The core insight governing POMA-JEPA's effectiveness is the implicit bias of latent-prediction self-distillation. In both deep linear theory and practical nonlinear networks, JEPA induces a dynamic ordering of feature learning and converges to a low-rank embedding where high-influence, predictive features are selectively amplified and noise-dominated features are suppressed (Littwin et al., 3 Jul 2024). Practical recommendations include:

Use deep encoders ( $L\gg1$ ) to maximize selectivity.
Employ lightweight predictor heads.
Prefer current weight initialization and moderate regularization (weight decay, spectral norm) when needed.
Avoid unnecessary contrastive negatives in JEPA-style self-distillation due to near-automatic suppression of noise via StopGrad.

Early stopping or aggressive learning-rate schedules are not only sufficient but beneficial for yielding clean, abstract representations. This principle directly underpins POMA-JEPA's downstream label efficiency in molecular property prediction and geometric QA tasks (Piccoli et al., 22 Jun 2025, Mao et al., 20 Nov 2025).

6. Comparative Summary and Domain-Specific Extensions

POMA-JEPA, as realized in polymer graph SSL, 3D scene representation, and positronium tomography, uniquely positions itself as an alternative to input-space masked autoencoding.
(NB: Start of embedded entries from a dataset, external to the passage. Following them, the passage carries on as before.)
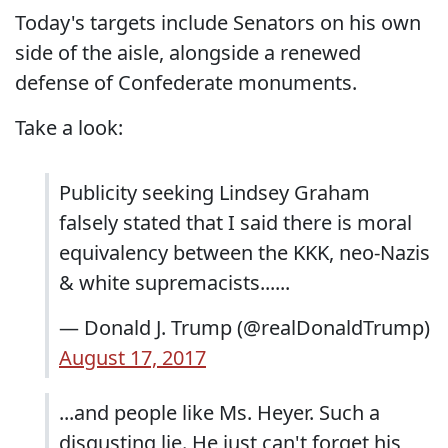
Today's targets include Senators on his own
side of the aisle, alongside a renewed
defense of Confederate monuments.
Take a look:
Publicity seeking Lindsey Graham
falsely stated that I said there is moral
equivalency between the KKK, neo-Nazis
& white supremacists......
— Donald J. Trump (@realDonaldTrump)
August 17, 2017
...and people like Ms. Heyer. Such a
disgusting lie. He just can't forget his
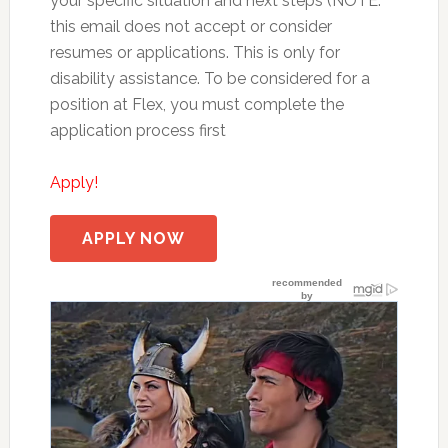
your specific situation and next steps (NOTE:
this email does not accept or consider
resumes or applications. This is only for
disability assistance. To be considered for a
position at Flex, you must complete the
application process first
Apply!
APPLY NOW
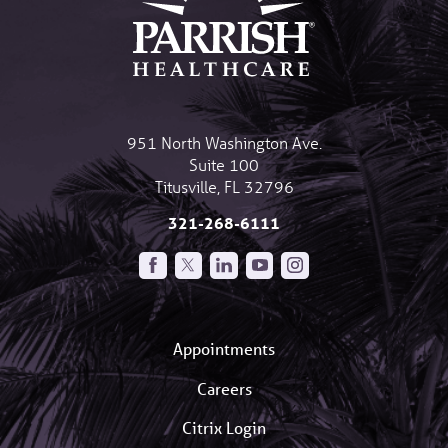
951 North Washington Ave.
Suite 100
Titusville
,
FL
32796
321-268-6111
Appointments
Careers
Citrix Login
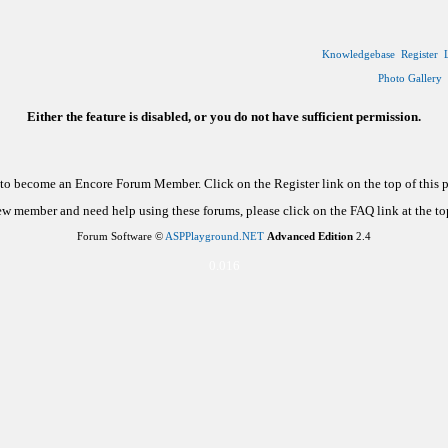
Knowledgebase
Register
Photo Gallery
Either the feature is disabled, or you do not have sufficient permission.
d to become an Encore Forum Member. Click on the Register link on the top of this
new member and need help using these forums, please click on the FAQ link at the top
Forum Software ©
ASPPlayground.NET
Advanced Edition
2.4
0.016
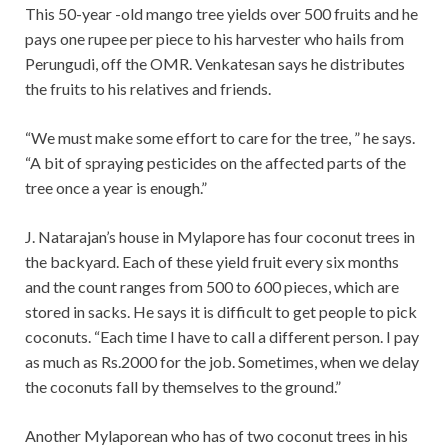
This 50-year -old mango tree yields over 500 fruits and he
pays one rupee per piece to his harvester who hails from
Perungudi, off the OMR. Venkatesan says he distributes
the fruits to his relatives and friends.
“We must make some effort to care for the tree, ” he says.
“A bit of spraying pesticides on the affected parts of the
tree once a year is enough.”
J. Natarajan’s house in Mylapore has four coconut trees in
the backyard. Each of these yield fruit every six months
and the count ranges from 500 to 600 pieces, which are
stored in sacks. He says it is difficult to get people to pick
coconuts. “Each time I have to call a different person. I pay
as much as Rs.2000 for the job. Sometimes, when we delay
the coconuts fall by themselves to the ground.”
Another Mylaporean who has of two coconut trees in his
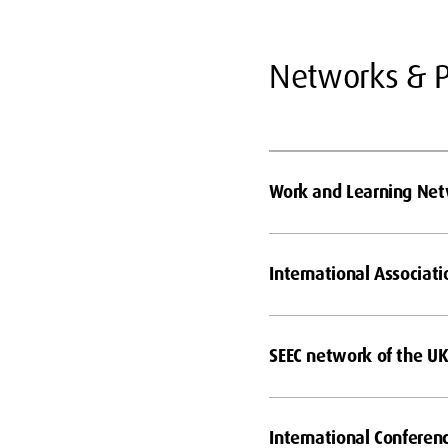
Networks & P
Work and Learning Ne
International Associati
SEEC network of the UK 
International Conferen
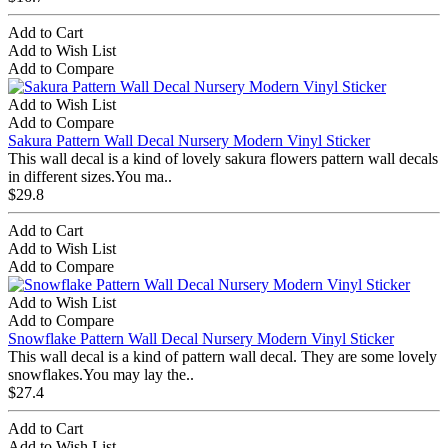
Add to Cart
Add to Wish List
Add to Compare
Add to Wish List
Add to Compare
Sakura Pattern Wall Decal Nursery Modern Vinyl Sticker
This wall decal is a kind of lovely sakura flowers pattern wall decals
in different sizes.You ma..
$29.8
Add to Cart
Add to Wish List
Add to Compare
Add to Wish List
Add to Compare
Snowflake Pattern Wall Decal Nursery Modern Vinyl Sticker
This wall decal is a kind of pattern wall decal. They are some lovely
snowflakes.You may lay the..
$27.4
Add to Cart
Add to Wish List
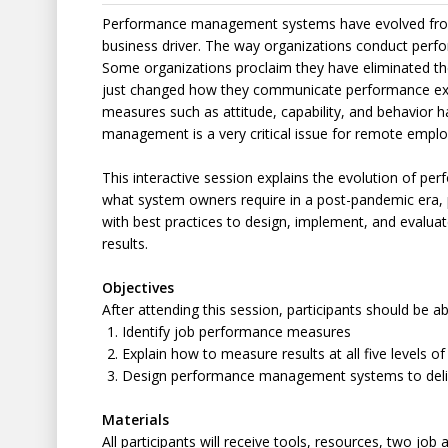
Performance management systems have evolved fro
business driver. The way organizations conduct per
Some organizations proclaim they have eliminated th
just changed how they communicate performance ex
measures such as attitude, capability, and behavior
management is a very critical issue for remote emplo
This interactive session explains the evolution of
what system owners require in a post-pandemic era, p
with best practices to design, implement, and evalu
results.
Objectives
After attending this session, participants should be ab
Identify job performance measures
Explain how to measure results at all five levels 
Design performance management systems to deliv
Materials
All participants will receive tools, resources, two job 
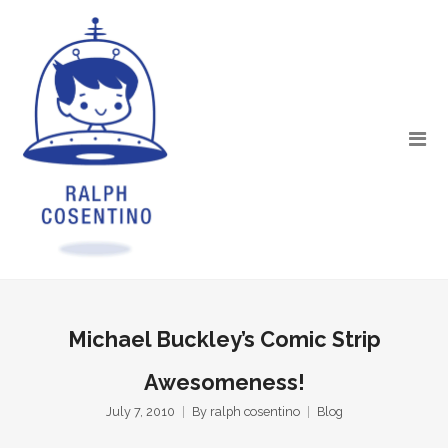
Michael Buckley’s Comic Strip
Awesomeness!
July 7, 2010
By
ralph cosentino
Blog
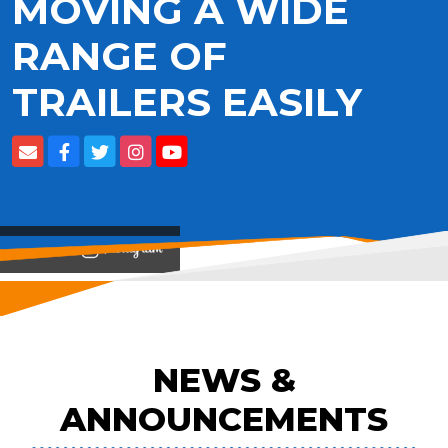
MOVING A WIDE
RANGE OF
TRAILERS EASILY
View on
NEWS &
ANNOUNCEMENTS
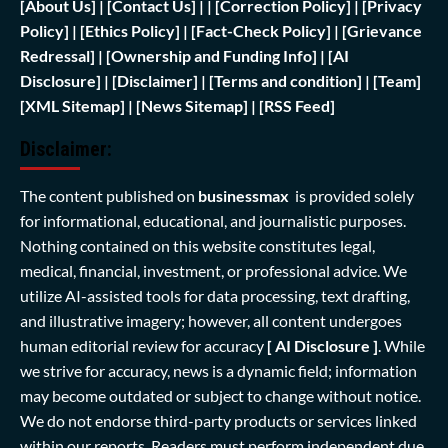
[
About Us]
|
[Contact Us]
| | [
Correction Policy]
|
[Privacy
Policy]
| [
Ethics Policy]
|
[Fact-Check Policy]
| [
Grievance
Redressal]
|
[Ownership and Funding Info]
|
[AI
Disclosure]
|
[Disclaimer]
| [
Terms and condition]
|
[Team]
[XML Sitemap]
| [
News Sitemap]
|
[
RSS Feed
]
Disclaimer:
The content published on
businessmax
is provided solely
for informational, educational, and journalistic purposes.
Nothing contained on this website constitutes legal,
medical, financial, investment, or professional advice. We
utilize AI-assisted tools for data processing, text drafting,
and illustrative imagery; however, all content undergoes
human editorial review for accuracy
[ AI Disclosure ]
.
While
we strive for accuracy, news is a dynamic field; information
may become outdated or subject to change without notice.
We do not endorse third-party products or services linked
within our reports. Readers must perform independent due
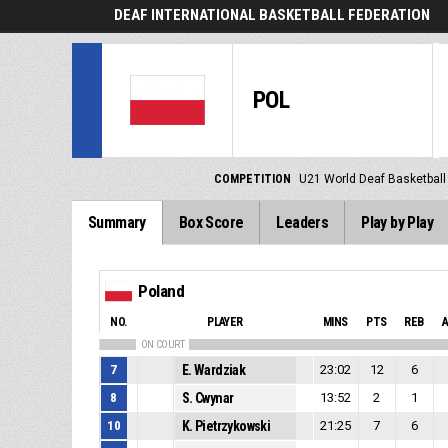
DEAF INTERNATIONAL BASKETBALL FEDERATION
POL
COMPETITION
U21 World Deaf Basketbal
Summary
Box Score
Leaders
Play by Play
Poland
NO.
PLAYER
MINS
PTS
REB
ON COURT
7
E. Wardziak
23:02
12
6
8
S. Cwynar
13:52
2
1
10
K. Pietrzykowski
21:25
7
6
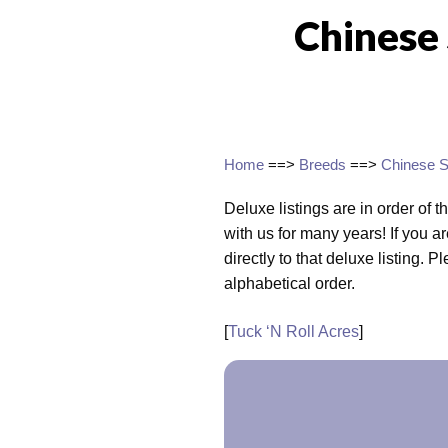
Chinese
Home
==>
Breeds
==>
Chinese S
Deluxe listings are in order of t
with us for many years! If you ar
directly to that deluxe listing. P
alphabetical order.
[
Tuck ‘N Roll Acres
]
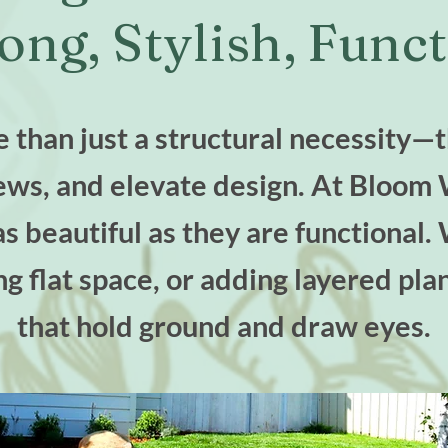
ong, Stylish, Funct
 than just a structural necessity—
iews, and elevate design. At Bloom 
as beautiful as they are functiona
ng flat space, or adding layered pla
that hold ground and draw eyes.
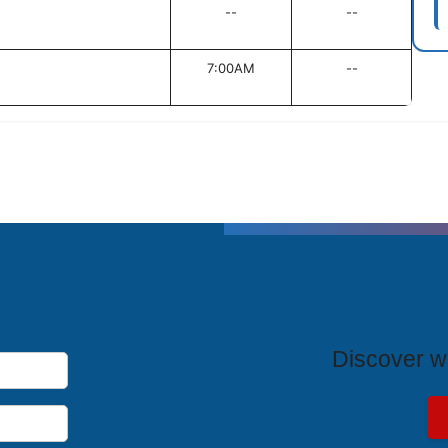
--
--
7:00AM
--
T
Discover wh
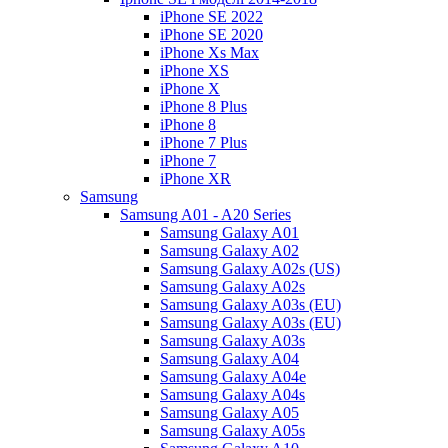
iPhone SE 2022
iPhone SE 2020
iPhone Xs Max
iPhone XS
iPhone X
iPhone 8 Plus
iPhone 8
iPhone 7 Plus
iPhone 7
iPhone XR
Samsung
Samsung A01 - A20 Series
Samsung Galaxy A01
Samsung Galaxy A02
Samsung Galaxy A02s (US)
Samsung Galaxy A02s
Samsung Galaxy A03s (EU)
Samsung Galaxy A03s (EU)
Samsung Galaxy A03s
Samsung Galaxy A04
Samsung Galaxy A04e
Samsung Galaxy A04s
Samsung Galaxy A05
Samsung Galaxy A05s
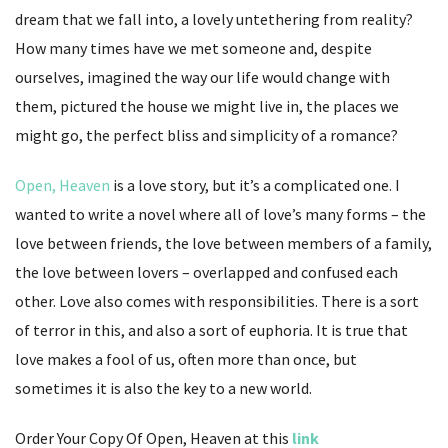
dream that we fall into, a lovely untethering from reality?
How many times have we met someone and, despite
ourselves, imagined the way our life would change with
them, pictured the house we might live in, the places we
might go, the perfect bliss and simplicity of a romance?
Open, Heaven
is a love story, but it’s a complicated one. I
wanted to write a novel where all of love’s many forms – the
love between friends, the love between members of a family,
the love between lovers – overlapped and confused each
other. Love also comes with responsibilities. There is a sort
of terror in this, and also a sort of euphoria. It is true that
love makes a fool of us, often more than once, but
sometimes it is also the key to a new world.
Order Your Copy Of Open, Heaven at this
link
Direct comparison to input-space SSL in polymers shows superior $R^2$ and transfer robustness at low label fractions; in 3D, it complements view-to-scene alignment, injecting geometric consistency. In positronium imaging, the analytic inversion and imaging pipeline derived from JEPA-style reasoning achieves lifetime sensitivity unachievable in pure input-reconstruction schemes.

Researchers continue to explore extensions:

Chemistry-aware or adaptive patching in polymers.
Multimodal fusions (e.g., augmenting graph-based representations with sequence or spectral modalities).
Cross-domain transfer in geometric tasks via compounded alignment and prediction losses.
Application to total-body PET for clinical spatial-lifetime mapping.

POMA-JEPA thus establishes a unifying paradigm for representation learning in structured and high-dimensional domains, efficiently harnessing the self-distillation bias toward semantics and away from noise (Littwin et al., 3 Jul 2024, Piccoli et al., 22 Jun 2025, Mao et al., 20 Nov 2025, Moskal et al., 2018).